Rendering of 2014 Williams FW36 vehicle. (Photo: Williams F1)

Here is a rendering of the 2014 FW36 car. (Photo: F1)

Williams has released the first images of its new Mercedes-powered FW36, giving us the first ‘official’ look at what noses will look like in 2014.

Although Force India showed its VJM07 on Wednesday, the nose was not visible in the side view.

The computer-generated pictures, showing the car in the team’s traditional blue testing livery, make it very clear that noses will be a huge talking point as the real cars are unveiled over the next few days.

“This is the first time that Williams has worked with Mercedes in F1, and we’ve been very impressed,” said chief technical officer Pat Symonds. “Their professionalism and commitment have been notable, and we’re as confident as we can be that the power unit will be competitive.

“Overall the cars will need more cooling this year. The demands on water and oil cooling may be slightly diminished, but the ERS (Energy Recovery System) is significantly more powerful and hence needs more cooling. We also have to cool the charge air from the turbocharger compressor which requires a substantial intercooler.

“The build of the new car has gone remarkably smoothly. But it’s been a challenge to get the car down to the weight limit. It’s been achievable, but it hasn’t been easy, because the new power unit is heavier than the outgoing V8.”

The team says that the new gearbox ran on the dyno at the beginning of November, before running with the full power unit several weeks later.

“We finished the gearbox relatively early,” Symonds said. “It’s completed a lot of running on the test rig and at Mercedes HPP in Brixworth, but you can’t take reliability for granted. It’s a completely new ‘box and it has to cope with a lot more torque than was the case with the V8.”

The team confirmed that what fans will see in testing is a launch spec aero package, with a revised one due for the first race. Most teams are likely to follow a similar path.

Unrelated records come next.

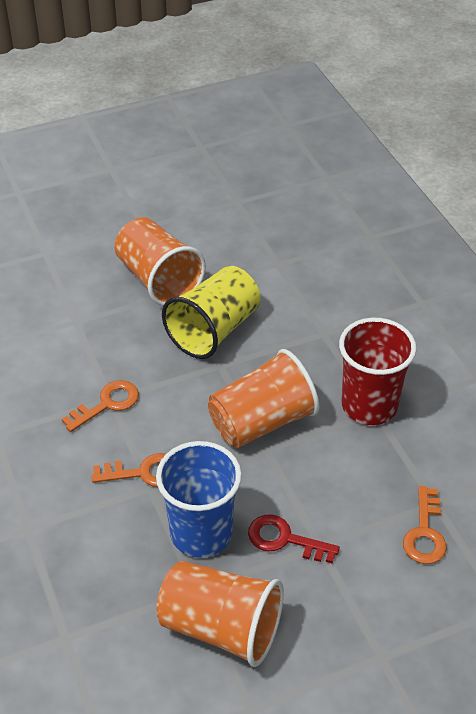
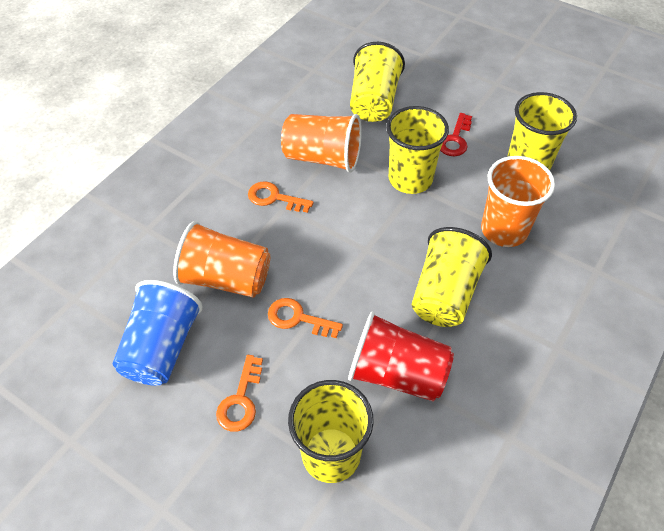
yellow cup: 1 -> 5

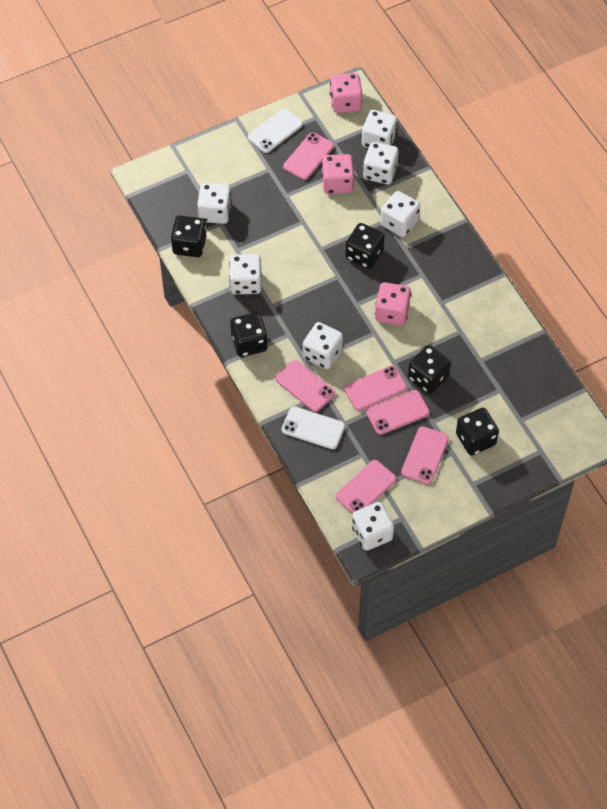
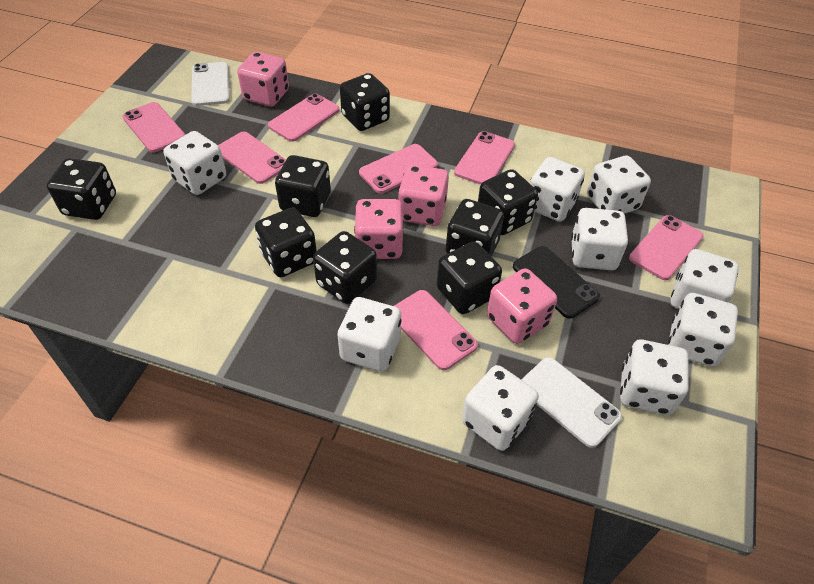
black dice: 5 -> 8
black phone: 0 -> 1
pink dice: 3 -> 4
pink phone: 6 -> 7
white dice: 7 -> 9

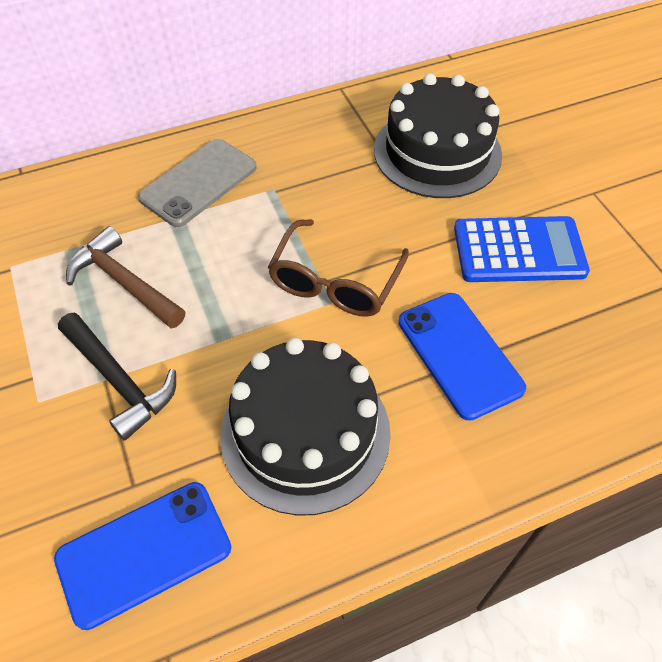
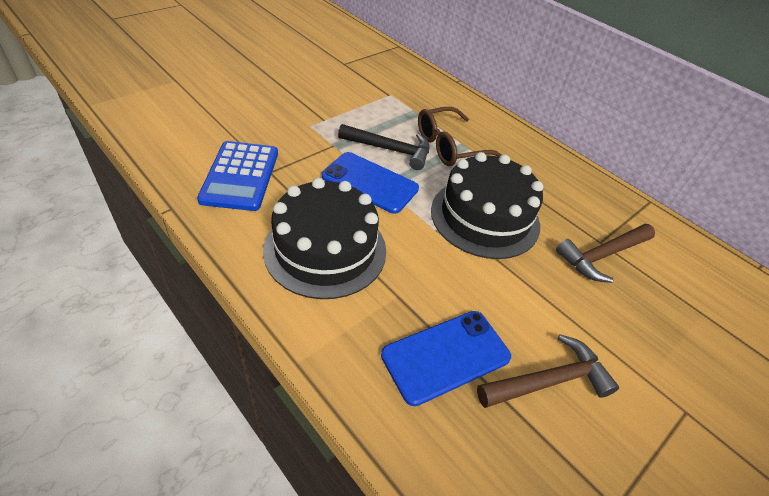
brown hammer: 1 -> 2
grey phone: 1 -> 0

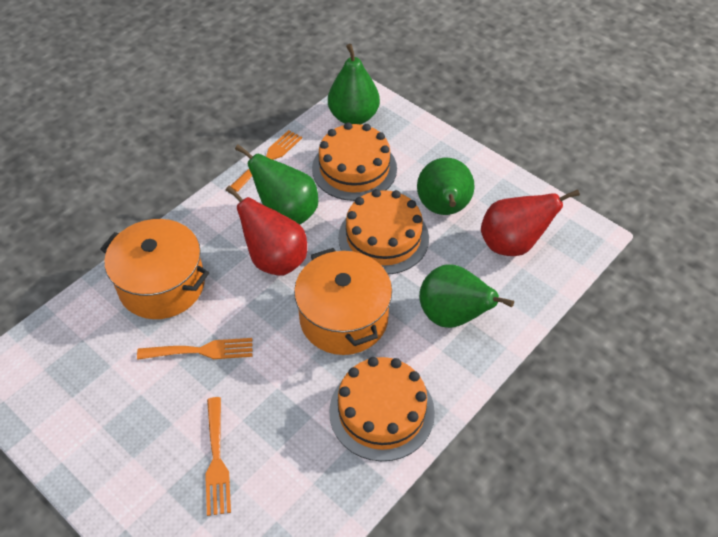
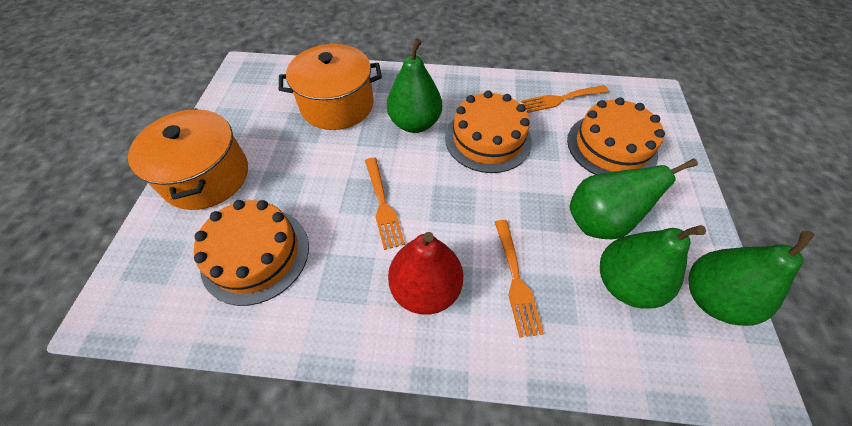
red pear: 2 -> 1

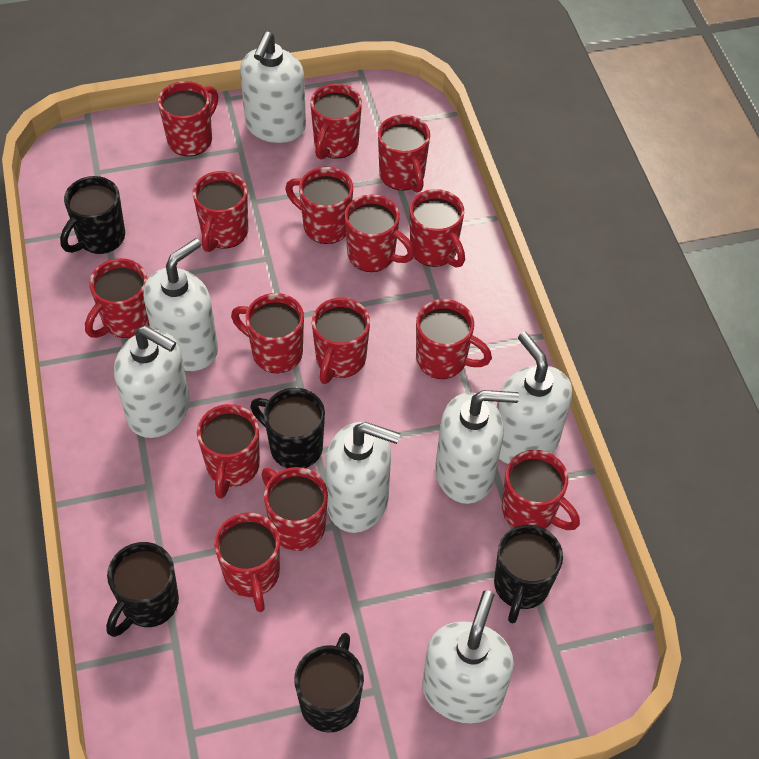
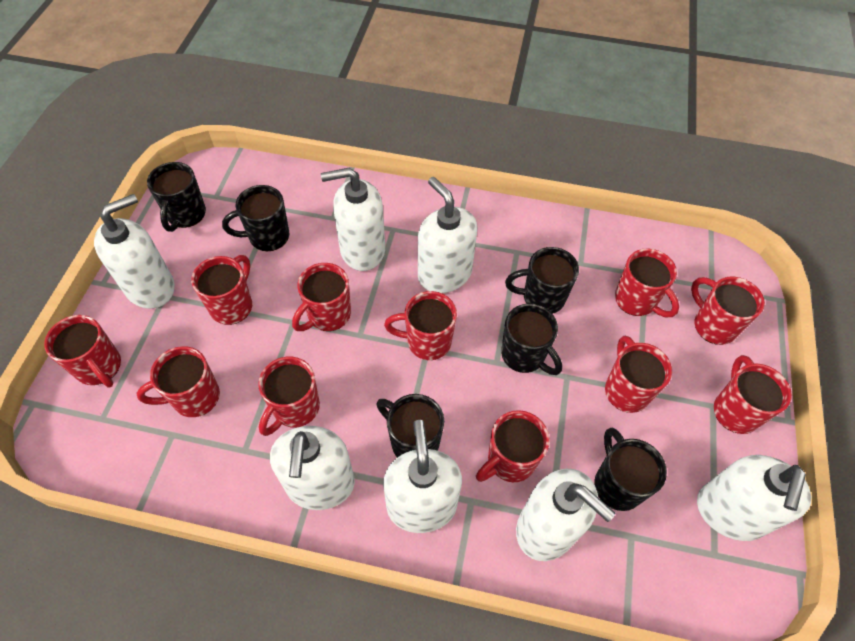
black mug: 5 -> 6
red mug: 15 -> 11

“F1 is still going to be an aerodynamic formula in 2014,” Symonds said. “There are some significant changes: the nose is lower than last year and the front wing is narrower, which means the end plates are now more shrouded by the front tire. The rear wing isn’t as deep as last year and the beam wing below it is no longer permitted, and we’ve also lost the ability to use the exhaust to enhance aero performance.”